In most cases, more than one surgery is required to complete the process. Nipple reconstruction is usually performed as a separate procedure. For some women breast reduction or a breast lift on the other breast is necessary to ensure the two sides are as closely matched as possible.
Breast reconstruction after mastectomy
The most common motivation for breast reconstruction is having a more natural breast shape following a mastectomy eliminating the need to wear an external prosthesis in a bra. The reconstructed breast may not look exactly like your natural breasts and will usually not have fully normal sensation. Many women experience an improved body image and self-esteem after breast reconstruction, but not all.
Breast reconstruction can be either immediate (started at the time of the mastectomy) or delayed (started at a later date). Both immediate and delayed reconstruction can give good outcomes after careful individual consideration. Your breast surgeon and plastic surgeon can do an evaluation and make recommendations that are individualized about the type and timing of breast reconstruction. These will take into consideration your type and stage of cancer, your overall health, the size and shape of your natural breasts, the likelihood of needing radiation therapy after total mastectomy, your smoking history, whether or not you have diabetes or history of healing problems, your weight and body size, and the type of reconstruction best suited to you.
Immediate reconstruction begins the reconstructive process at the time of the mastectomy and may decrease the number of operations needed. Some women feel better waking to a breast mound after their mastectomy and knowing that they have started the reconstructive process. Good outcomes from immediate reconstruction require a breast surgeon and plastic surgeon who are experienced in working as a team, favorable tissue quality and blood supply, and absence of significant risk factors, such as smoking, obesity, malnutrition, or diabetes.

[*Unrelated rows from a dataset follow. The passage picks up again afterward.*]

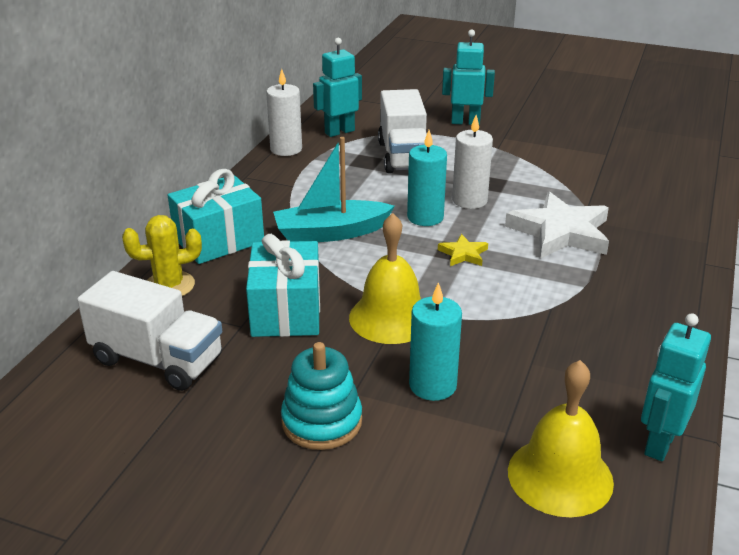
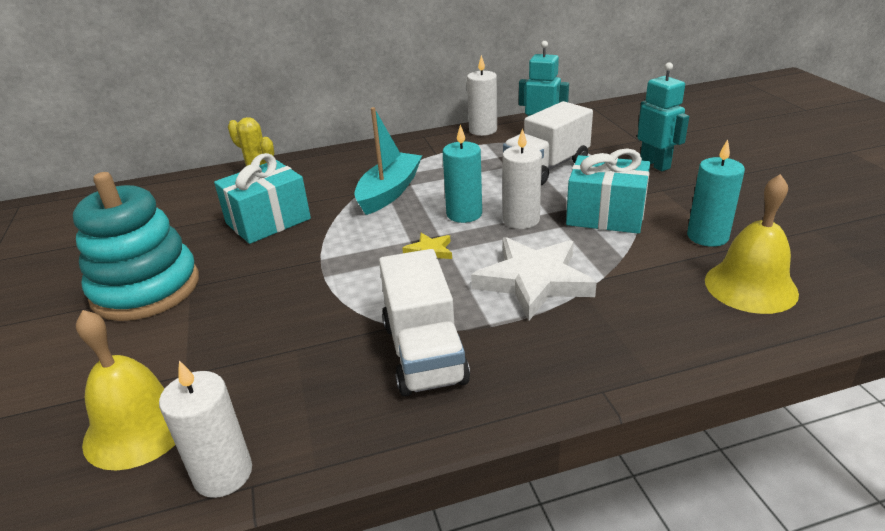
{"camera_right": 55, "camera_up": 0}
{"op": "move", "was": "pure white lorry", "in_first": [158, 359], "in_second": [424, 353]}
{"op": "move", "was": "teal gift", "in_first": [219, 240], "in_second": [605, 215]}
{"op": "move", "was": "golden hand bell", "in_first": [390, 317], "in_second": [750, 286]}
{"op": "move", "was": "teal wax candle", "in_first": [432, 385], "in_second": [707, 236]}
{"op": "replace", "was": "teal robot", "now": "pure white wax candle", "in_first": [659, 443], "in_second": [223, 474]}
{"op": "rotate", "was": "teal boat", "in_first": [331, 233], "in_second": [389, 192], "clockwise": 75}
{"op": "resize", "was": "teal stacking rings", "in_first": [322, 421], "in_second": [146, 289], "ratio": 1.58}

Delayed Reconstruction may be a better option for women who will choose chest wall radiation therapy after mastectomy and is usually the preferred timing for women who are having a tissue flap-based reconstruction, are smokers, who have diabetes, who have questionable blood supply to mastectomy skin, or who are uncertain about how they wish to proceed.
The two primary types of reconstruction are implant-based and tissue- or flap-based. Both methods, through different means, achieve the goals of creating a “skin envelope” of the desired breast size and shape, creating a substitute for the missing breast tissue. In some situations a hybrid reconstruction is performed: a combination of tissue from elsewhere on the body with an expander and/or implant.

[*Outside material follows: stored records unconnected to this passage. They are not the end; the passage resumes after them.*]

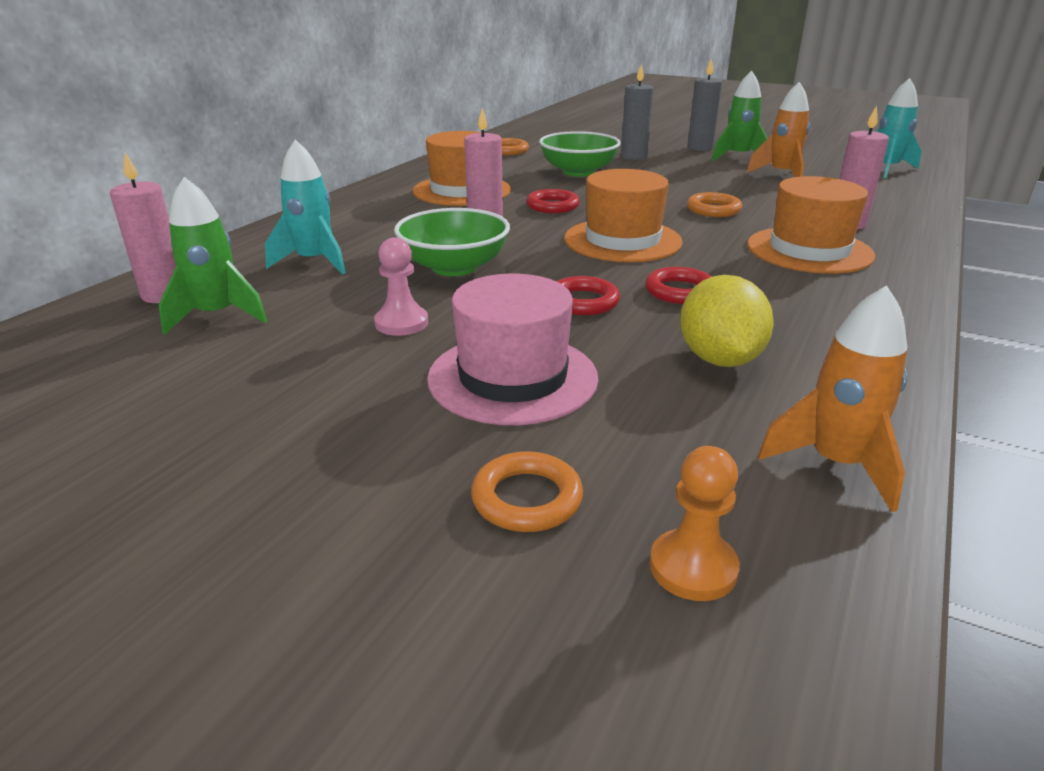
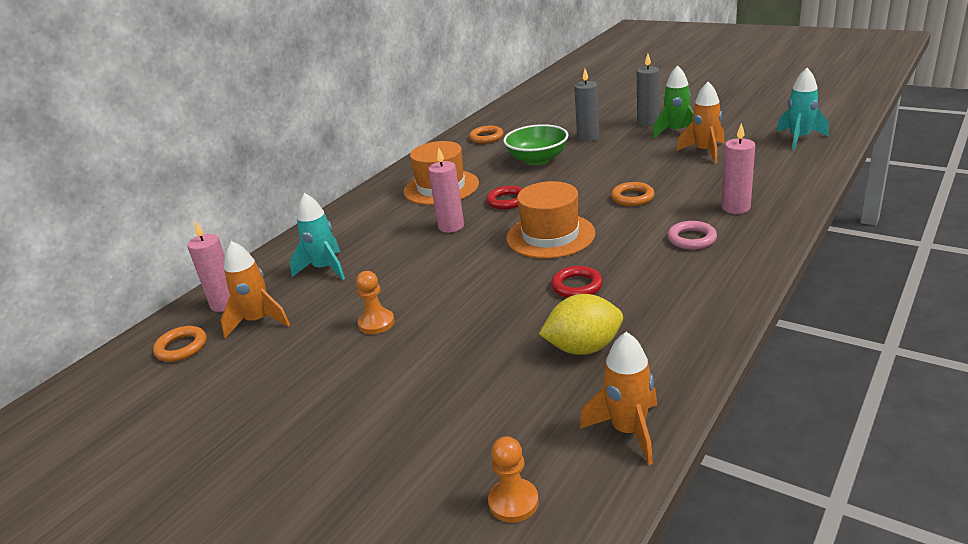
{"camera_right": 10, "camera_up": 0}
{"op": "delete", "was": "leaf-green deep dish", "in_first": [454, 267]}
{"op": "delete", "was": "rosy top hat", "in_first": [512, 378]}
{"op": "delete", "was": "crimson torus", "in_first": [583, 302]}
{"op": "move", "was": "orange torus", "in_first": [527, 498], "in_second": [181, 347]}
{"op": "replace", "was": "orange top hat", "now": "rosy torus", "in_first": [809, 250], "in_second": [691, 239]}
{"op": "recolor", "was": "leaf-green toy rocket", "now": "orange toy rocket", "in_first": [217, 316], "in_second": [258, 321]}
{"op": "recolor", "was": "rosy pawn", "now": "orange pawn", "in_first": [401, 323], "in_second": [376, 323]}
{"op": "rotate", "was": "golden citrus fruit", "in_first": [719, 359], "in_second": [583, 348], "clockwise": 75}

With implant based reconstruction, the first step is placement of a device called a tissue expander behind the chest wall muscles. Over time the expander is injected with salt water to develop the new breast to good form and size. The tissue expander can then be replaced with an implant filled with either salt water (saline) or silicone gel. The nipple areolar complex can be reconstructed as an additional procedure.
Tissue based procedures (TRAM, DIEP, Latissimus, and others) refer to breast reconstruction that is performed using skin, fat, and possibly muscle from elsewhere on the body (abdomen, back, buttock, thigh) to substitute for the breast tissue. The re-located tissue may require connection of the flap blood vessels to a chest area blood supply.
There are pros and cons to both implant-based and tissue-based reconstruction as well as immediate or delayed reconstruction will be discussed fully when you meet with your surgeon.